High Multiplicity pp and pA Collisions: Hydrodynamics at its Edge

TL;DR

This paper explores the applicability of hydrodynamics to high-multiplicity pp and pA collisions, analyzing flow behaviors and viscous corrections through analytical models and idealized cases.

Contribution

It provides an analytical study of hydrodynamic behavior and viscous corrections in high-multiplicity small-system collisions, extending understanding beyond numerical simulations.

Findings

Radial flow increases from AA to pA collisions.

Elliptic flow decreases from AA to pA collisions.
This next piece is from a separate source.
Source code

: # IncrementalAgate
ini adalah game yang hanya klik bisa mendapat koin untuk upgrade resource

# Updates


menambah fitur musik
Viscous corrections grow from AA to pp but stay manageable.

Abstract

With growing multiplicity, the pp and pA collisions enter the domain where the macroscopic description (thermodynamics and hydrodynamics) becomes applicable. We discuss this situation, first with simplified thought experiments, then with some idealized representative cases, and finally address the real data. For clarity, we don't do it numerically but analytically, using the Gubser solution. We found that the radial flow is expected to increase from central AA to central pA, while the elliptic flow decreases, with higher harmonics being comparable. In the second part of the paper we approach the problem from the opposite side, using a string-based Pomeron model. We extensively study the magnitude and distribution of the viscous corrections, in Navier-Stokes and Israel-Stuart approximations, ending with higher gradient re-summation proposed by Lublinsky and Shuryak. We found those corrections growing, from AA to pA to pp, but remaining at the manageable size even in the last case.